The Mount Fuji Doomjazz Corporation - Egor Il n'est guère étonnant de "voir" à quel point une musique aussi exigeante que celle de The Mount Fuji Doomjazz Corporation peut faire naître en nous des réactions aussi viscérales et antagonistes selon les sorties. Et si Doomjazz future corpses puis Succubus, soit les deux premières productions du collectif, s'étaient révélés en tous points fascinants dans un registre doom/jazz/ambient aux effluves narcotiques et atmosphères troublantes, Anthropomorphic demeure encore aujourd'hui chez votre serviteur une énigme absolue, sinon dans le meilleur des cas une oeuvre parfaitement insaisissable à l'opacité quelque peu enrageante.

Egor, quatrième livraison du "groupe" est un disque live qui sied certainement mieux au concept du collectif qui, rappelons-le, enregistre sa musique dans les conditions du... live et avec une très large partie de son travail laissée à la libre improvisation de ses membres.
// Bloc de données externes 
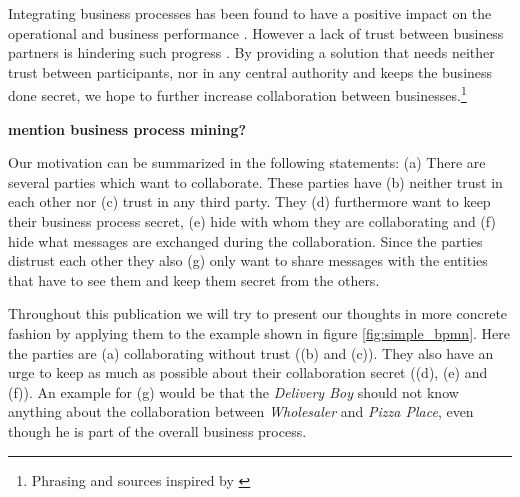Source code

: \documentclass[runningheads]{llncs}
\newcommand{\comment}[1]{}
\newcommand{\ber}[1]{(\lowercase\expandafter{#1\relax})} %
\begin{document}
Integrating business processes has been found to have a positive impact on the operational and business performance \cite{flynn2010impact,narayanan2011antecedents}. However a lack of trust between business partners is hindering such progress \cite{panayides2009impact}. By providing a solution that needs neither trust between participants, nor in any central authority and keeps the business done secret, we hope to further increase collaboration between businesses.\footnote{Phrasing and sources inspired by \cite{weber2016untrusted}}

\textbf{mention business process mining?} \cite{van2007business}



Our motivation can be summarized in the following statements: \ber{a} There are several parties which want to collaborate. These parties have \ber{b} neither trust in each other nor \ber{c} trust in any third party. They \ber{d} furthermore want to keep their business process secret, \ber{e} hide with whom they are collaborating and \ber{f} hide what messages are exchanged during the collaboration. Since the parties distrust each other they also \ber{g} only want to share messages with the entities that have to see them and keep them secret from the others.

\comment{
\begin{itemize}
    \item there are several parties who want to collaborate 
    \item parties have no trust in each other 
    \item parties have no trust in a third party
    \item parties have strong interest in keeping things secret
\end{itemize}
}


Throughout this publication we will try to present our thoughts in more concrete fashion by applying them to the example shown in figure \ref{fig:simple_bpmn}. Here the parties are \ber{a} collaborating without trust (\ber{b} and \ber{c}). They also have an urge to keep as much as possible about their collaboration secret (\ber{d}, \ber{e} and \ber{f}). An example for \ber{g} would be that the \textit{Delivery Boy} should not know anything about the collaboration between \textit{Wholesaler} and \textit{Pizza Place}, even though he is part of the overall business process. 

\comment{
It displays the process of ordering, making and delivering pizza. In the process the \textit{Pizza Place} can decide weather to deliver straight away, using the \textit{Delivery Boy} as a middle man, or if it has order ingredients at the \textit{Wholesaler}. We chose a choreography diagram to display the process in order to emphasis the collaboration between the participants. Please keep in mind that in reality business processes might be much more complex and may involve many more participants. The example is kept simple on purpose and only serves as an illustration for our approach. 
}
\end{document}
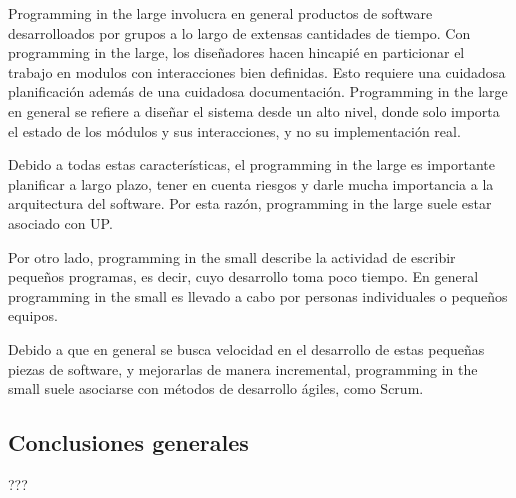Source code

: Programming in the large involucra en general productos de software desarrolloados por grupos a lo largo de extensas cantidades de tiempo. Con programming in the large, los diseñadores hacen hincapié en particionar el trabajo en modulos con interacciones bien definidas. Esto requiere una cuidadosa planificación además de una cuidadosa documentación. Programming in the large en general se refiere a diseñar el sistema desde un alto nivel, donde solo importa el estado de los módulos y sus interacciones, y no su implementación real.

Debido a todas estas características, el programming in the large es importante planificar a largo plazo, tener en cuenta riesgos y darle mucha importancia a la arquitectura del software. Por esta razón, programming in the large suele estar asociado con UP.

Por otro lado, programming in the small describe la actividad de escribir pequeños programas, es decir, cuyo desarrollo toma poco tiempo. En general programming in the small es llevado a cabo por personas individuales o pequeños equipos.

Debido a que en general se busca velocidad en el desarrollo de estas pequeñas piezas de software, y mejorarlas de manera incremental, programming in the small suele asociarse con métodos de desarrollo ágiles, como Scrum.

\subsection{Conclusiones generales}

???
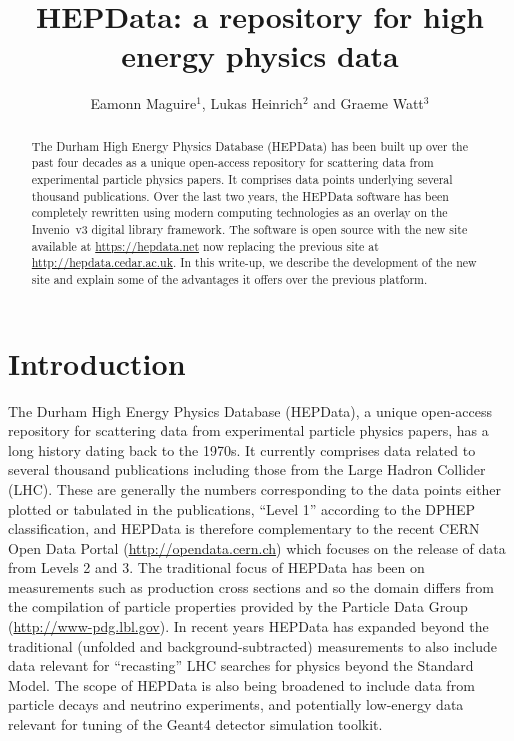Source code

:\documentclass[a4paper]{jpconf}
\begin{document}
\title{HEPData: a repository for high energy physics data}

\author{Eamonn Maguire$^1$, Lukas Heinrich$^2$ and Graeme Watt$^3$}
\address{$^1$ CERN, Geneva, Switzerland}
\address{$^2$ Department of Physics, New York University, New York, USA}
\address{$^3$ IPPP, Department of Physics, Durham University, Durham, UK}


\begin{abstract}
  The Durham High Energy Physics Database (HEPData) has been built up over the
past four decades as a unique open-access repository for scattering data from
experimental particle physics papers.  It comprises data points underlying
several thousand publications.  Over the last two years, the HEPData software
has been completely rewritten using modern computing technologies as an overlay
on the Invenio~v3 digital library framework.  The software is open source with
the new site available at \url{https://hepdata.net} now replacing the previous
site at \url{http://hepdata.cedar.ac.uk}.  In this write-up, we describe the
development of the new site and explain some of the advantages it offers over
the previous platform.
\end{abstract}

\section{Introduction}

The Durham High Energy Physics Database (HEPData), a unique open-access
repository for scattering data from experimental particle physics papers, has a
long history dating back to the 1970s.  It currently comprises data related to
several thousand publications including those from the Large Hadron Collider
(LHC).  These are generally the numbers corresponding to the data points
either plotted or tabulated in the publications, ``Level 1'' according to the
DPHEP~\cite{Mount:2009aa} classification, and HEPData is therefore
complementary to the recent CERN Open Data Portal
(\url{http://opendata.cern.ch}) which focuses on the release of data from
Levels 2 and 3.  The traditional focus of HEPData has been on measurements such
as production cross sections and so the domain differs from the compilation of
particle properties provided by the Particle Data Group
(\url{http://www-pdg.lbl.gov}).  In recent years HEPData has expanded beyond
the traditional (unfolded and background-subtracted) measurements to also
include data relevant for ``recasting'' LHC searches for physics beyond the
Standard Model.  The scope of HEPData is also being broadened to include
data from particle decays and neutrino experiments, and potentially low-energy
data relevant for tuning of the Geant4 detector simulation toolkit.
\end{document}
De fait, le résultat ici est segmenté en quatre plages flirtant ou dépassant toutes le quart d'heure, sans titre, et formant un tout assez difficilement divisible sous peine de "sortir" complètement de cet matière sonore aussi palpable que clairement immersive. Une oeuvre au faux rythme laissant l'auditeur parfois à l'abandon, avec l'impression de flotter dans une atmosphère, pour mieux se perdre dans les méandres d'une musique mélangeant habilement ambient, free-doomjazz et expérimental.

Quelques bricolages sonores, textures bruitistes, climax tantôt oppressifs et suffocant, tantôt plus aériens voire évanescents, cette nouvelle cuvée signée The Mount Fuji Doomjazz Corporation se rapproche à bien des égards des travaux les plus "libres" de The Kilimanjaro Darkjazz Ensemble dont il est à la base l'émanation live/improvisée (avec un line-up un peu différent cela dit). Mais la frontière entre les deux entités est ainsi resserrée, ou tout du moins plus floue, si bien qu'au fur et à mesure que le collectif déroule son album, qu'il distille images et fantasmagories sonores à nul autre pareil, il fait de cet Egor un véritable objet de fascination musicale, s'enfonçant parfois dans les abîmes d'une musique nébuleuses et tourmentés comme réservant quelques très beau moments d'une finesse mélodique infinie. Classe.